Ich wollte immer Schauspielerin werden. Meine Mutter hat versucht, mir das auszureden, sie sagte: „Um Gottes willen! Alles nur nicht Schauspielerin!“ In der Schule gab es ein paar Castings, zu denen ich eingeladen wurde. Meine Mutter hat nicht erlaubt, dass ich hingehe. Sie sagte: „Du musst dich auf die Schule konzentrieren, bis du 18 bist und deinen Abschluss hast, dann kannst du machen, was du willst.“ Das war ein großer Streitpunkt zwischen uns. Als ich 18 war, dachte ich mir: „So, jetzt kann die Mama nichts mehr sagen.“ Ich habe mich bei einer Agentur beworben und bin genommen worden, Filmangebote sind eingetrudelt. Meine Mutter war aber noch immer dagegen. Weil ich auch gut schreibe, habe ich mich auf der University of Warwick beworben, ich wurde akzeptiert, habe englische Literatur und Schriftstellerei studiert, nebenbei aber privaten Schauspielunterricht genommen. Insgesamt: Ich habe viel Glück gehabt. Aber ich habe auch sehr viel gearbeitet, diese Arbeit wurde belohnt, das finde ich super, denn es ist ja nicht immer so, dass viel Arbeit belohnt wird.

Haben Sie auch düstere Seiten?

Ohne die dunkle Seite kann man gar nicht richtig lächeln.

Träumt eine junge Schauspielerin heute noch davon, am Burgtheater Gretchen, Julia und Luisa zu spielen?

Na klar!
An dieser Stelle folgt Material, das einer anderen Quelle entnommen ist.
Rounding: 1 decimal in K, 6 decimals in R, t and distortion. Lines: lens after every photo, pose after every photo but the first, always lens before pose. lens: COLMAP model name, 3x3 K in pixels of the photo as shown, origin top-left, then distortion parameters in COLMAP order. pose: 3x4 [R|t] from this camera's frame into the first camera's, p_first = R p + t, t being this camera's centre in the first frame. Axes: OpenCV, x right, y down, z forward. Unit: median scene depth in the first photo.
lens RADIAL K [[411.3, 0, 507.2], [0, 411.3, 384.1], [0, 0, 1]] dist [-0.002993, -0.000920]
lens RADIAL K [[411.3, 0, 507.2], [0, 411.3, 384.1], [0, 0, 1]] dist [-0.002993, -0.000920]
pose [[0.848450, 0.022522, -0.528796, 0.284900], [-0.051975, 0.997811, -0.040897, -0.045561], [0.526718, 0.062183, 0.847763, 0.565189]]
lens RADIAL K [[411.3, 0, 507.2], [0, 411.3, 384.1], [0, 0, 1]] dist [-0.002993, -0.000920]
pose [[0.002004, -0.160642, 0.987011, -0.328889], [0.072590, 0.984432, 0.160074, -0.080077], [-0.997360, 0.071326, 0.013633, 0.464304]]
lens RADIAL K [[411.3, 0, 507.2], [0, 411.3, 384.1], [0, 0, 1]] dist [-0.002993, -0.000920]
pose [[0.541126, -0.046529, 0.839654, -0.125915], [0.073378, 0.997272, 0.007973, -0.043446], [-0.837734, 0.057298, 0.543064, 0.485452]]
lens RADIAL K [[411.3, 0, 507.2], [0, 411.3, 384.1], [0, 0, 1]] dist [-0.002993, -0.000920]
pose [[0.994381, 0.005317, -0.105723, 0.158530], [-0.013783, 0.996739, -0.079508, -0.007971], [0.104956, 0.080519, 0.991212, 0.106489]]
Aber ich möchte schon beides machen, Theater und Film.

Welche Bücher, Stücke haben Sie geprägt?

„Antigone“, „Medea“, die Griechen. Ich mag es, wenn es richtig ans Eingemachte geht, wenn Menschen in Extremsituationen geraten, gezwungen sind, Leid, Not zu bewältigen, wenn sie alles verlieren und total am Ende sind. Wie schafft man es, was tut man, damit es weiter geht? Ich mag auch die Russen, Ibsen und Strindberg, wo Menschen richtig vom Leben zermahlen werden. Das finde ich interessant.